## Given data

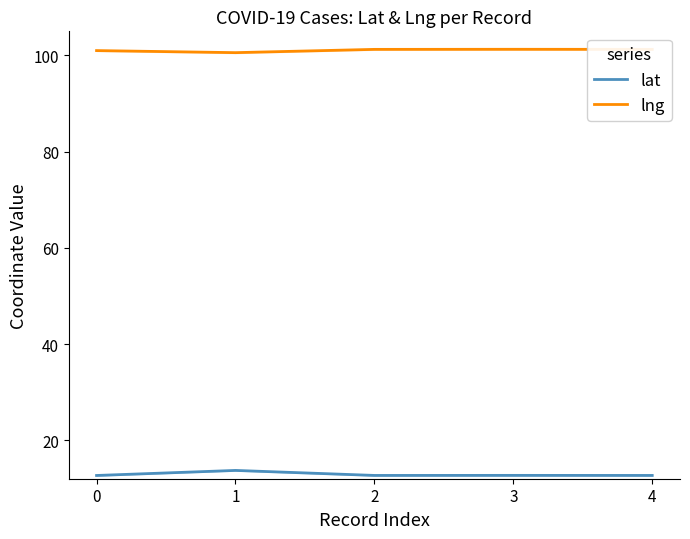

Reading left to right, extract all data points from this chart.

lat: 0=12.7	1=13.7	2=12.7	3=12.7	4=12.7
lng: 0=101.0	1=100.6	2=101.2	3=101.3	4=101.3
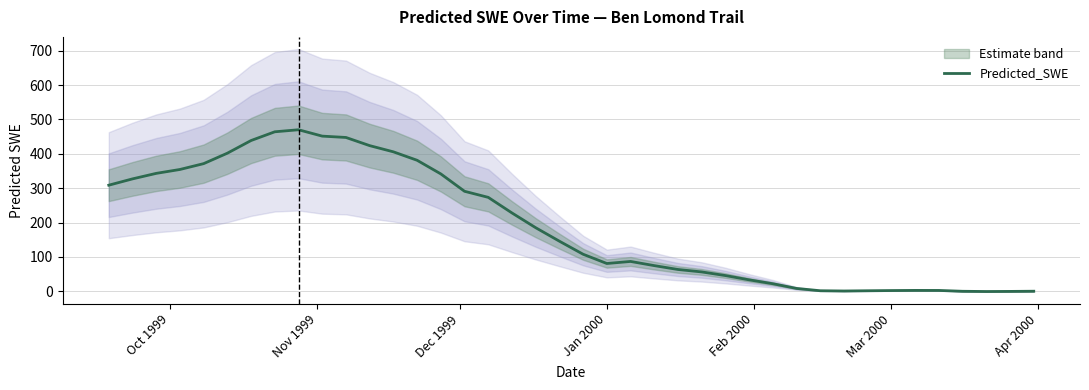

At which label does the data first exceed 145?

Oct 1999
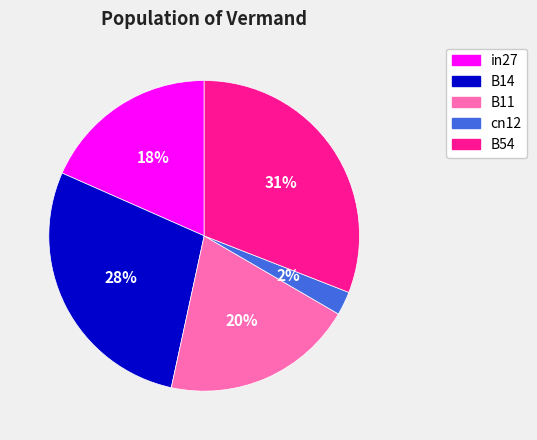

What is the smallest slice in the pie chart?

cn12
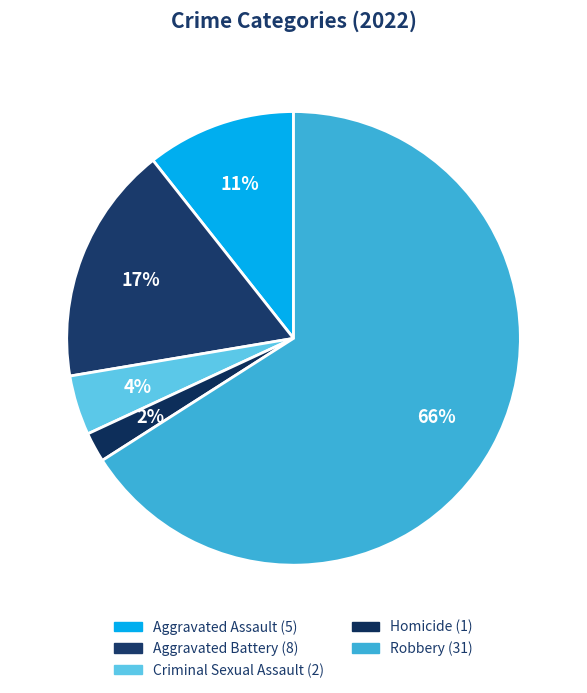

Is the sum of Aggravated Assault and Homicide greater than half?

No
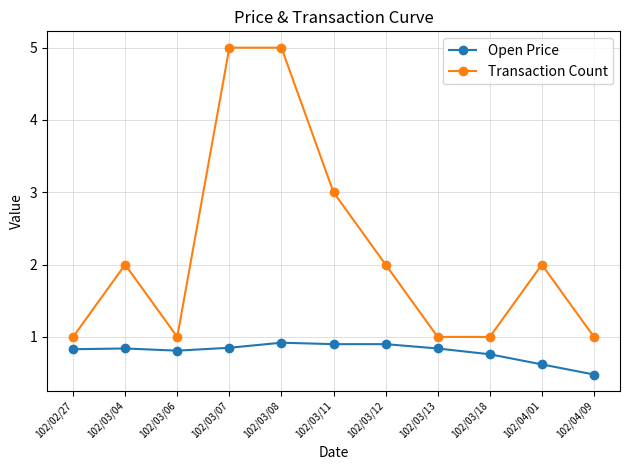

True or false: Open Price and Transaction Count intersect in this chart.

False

--

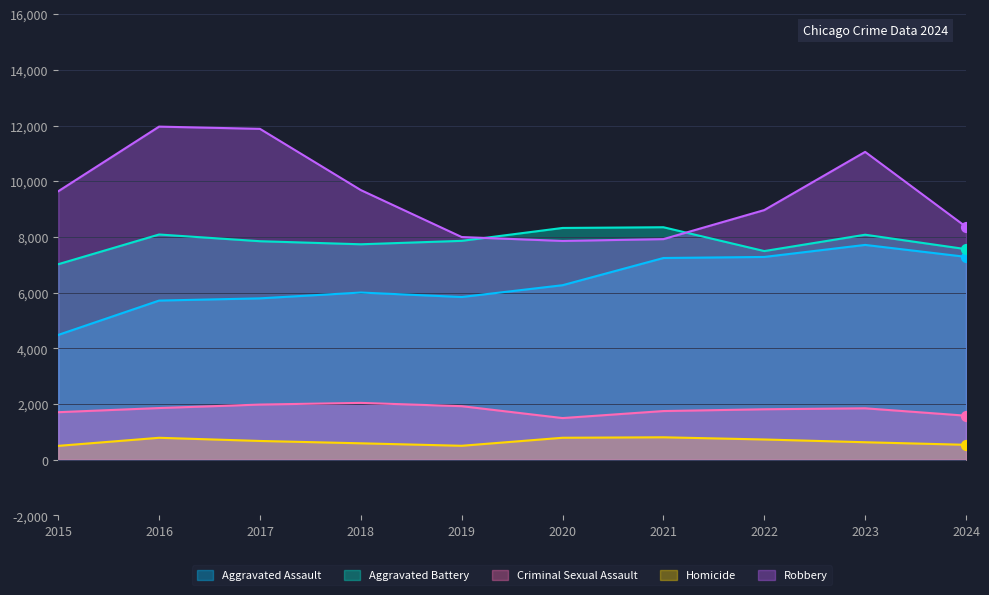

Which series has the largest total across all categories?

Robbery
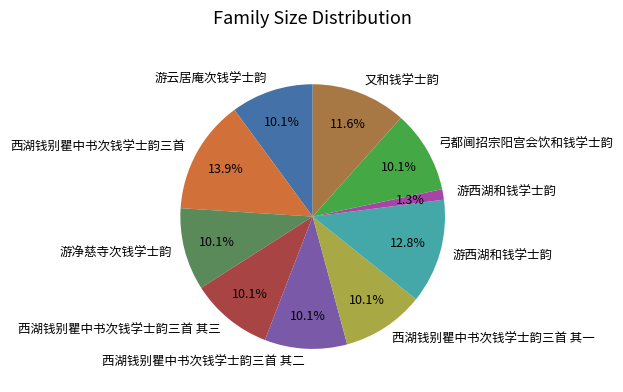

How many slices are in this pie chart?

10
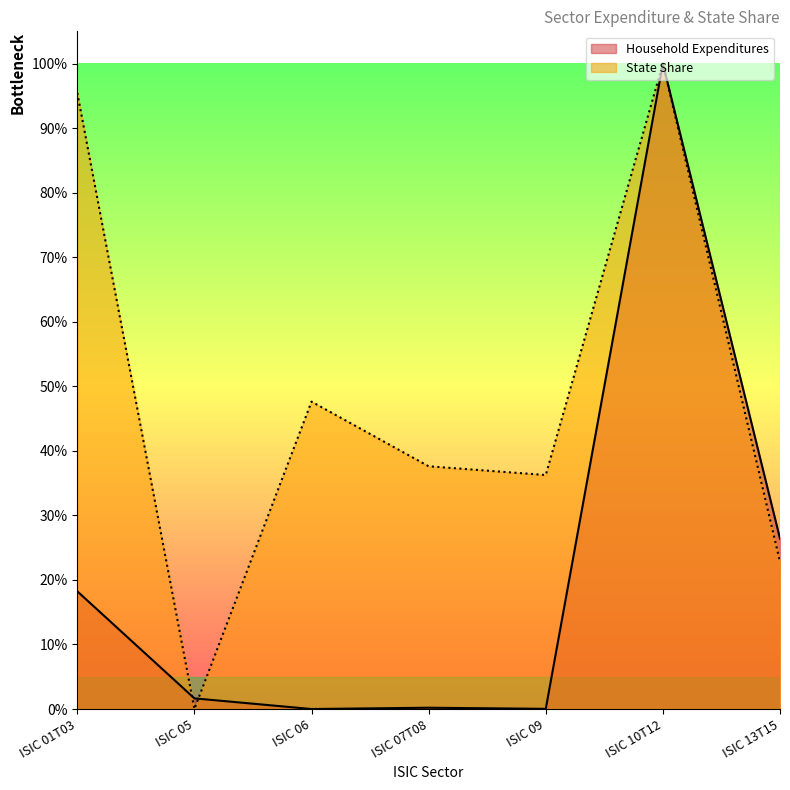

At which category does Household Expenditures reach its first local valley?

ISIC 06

## Instruction
Please pull out every line of the listing above that contains the word "does", copying each one in full.

## Exercise response
At which label does the data first exceed 145?
At which category does Household Expenditures reach its first local valley?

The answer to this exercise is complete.